The game received generally favourable reviews upon its release in May 2018, holding a score of 76/100 on Metacritic. Kevin McClusky of Destructoid awarded it 6/10, saying "Spell effects are beautifully animated, and combat feels fluid and entertaining." but criticised frame skips on the Nintendo Switch edition of the game. Dominic Tarason of Rock, Paper, Shotgun said "Wizard of Legend is a good, if lopsided game.

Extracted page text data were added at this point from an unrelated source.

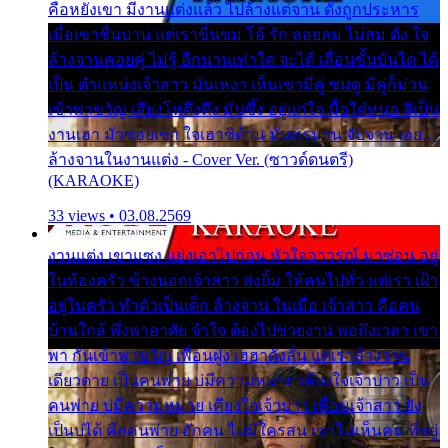
คือหยังเขา มีงานแต่งแล้ว ไปล้างแต่จาน ดั่งถูกประหาร
เมื่อเขาชื่นบาน แต่เราขื่นขม โอ้ รัก ลอยลม ไม่สม ดัง ใจ
ล้างจานคอยคู่ ไม่รู้ อีกนานเท่าใด จะได้ เลื่อนขั้นบันได ได้
เป็น ตำแหน่งเจ้าสาว มันเหงา เห็นเขามีคู่ ซมดู มีคู่ก็ม่วน
เข้าพาขวัญ เสียงโห่ตึงตึง มันซึ้ง อยู่แก่ใจ มื้อใด๋หนอ สิเป็น
งานเฮา มัวซอยเขา ใจเฮาซิด้าน มันทรมาน จับจาน เอย…
ล้างจานในงานแต่ง - Cover Ver. (ซาวด์ดนตรี)
(KARAOKE)
33 views • 03.08.2569
งานแต่ง เขาแซง แย่งเอาไปก่อน หัวใจอาวรณ์ มาซ่อน อยู่
ในห้องครัว ข้างนอกเจ้าสาว ส่งยิ้ม ให้คนไปทั่ว แต่เรา เฝ้า
อยู่ในครัว ทำตัวเป็นเด็ก ล้างจาน ในเมื่อ เจ้าสาว คือคน
บ้านใกล้ พึ่งพาอาศัย จำใจ ต้องไปช่วยงาน พอถึงเวลา เขา
พา กันเข้าพาขวัญ เพื่อนฝูง เฮฮาดังลั่น แต่เราล้างจาน
เดียวดาย เป็นคนพ่าย บ่มีความหมาย เคียงใจเจ้าบ่าว เป็น
คนพ่าย บ่มีความหมาย เคียงใจเจ้าบ่าว เพื่อนเจ้าสาว ยัง
เป็นบ่ได้ คือคนพ่าย ฮักคน ไม่มีใครสน เขาไม่เห็นคน ที่อยู่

The moment-to-moment combat is highly flexible and seldom anything less than satisfying, especially in co-op.", but criticised the repetition of the dungeon, saying "If you can overlook the repetition in targets and mix up your own playstyle, this one’s an easy recommendation, but for players who stick with the tried-and-tested, Wizard of Legend can slip into monotony."

Bradley Ellis of Easy Allies awarded the game a 7/10, saying "Wizard of Legend nails the feeling of being a grand wizard. Experimenting with all the different spells is a blast, and there are some heart-pounding boss fights. The peripheral elements fail to deepen or expand Wizard of Legend, but the core gameplay makes for a good time if you’re looking to fill a roguelike fix."

The game recorded 300,000 sales by the end of May 2018, having been on sale for 16 days. By the end of July 2018, the game had sold over 500,000 copies.

Aggregate score
| Aggregator | Score |
|---|---|
| Metacritic | Nintendo Switch: 76/100 PS4: 73/100 Xbox One: 79/100 |

== Sequel ==
During their Humble Games virtual event in May 2023, Humble Games announced a sequel to the game. Developed by Dead Mage, it was released on the 12th of June 2025.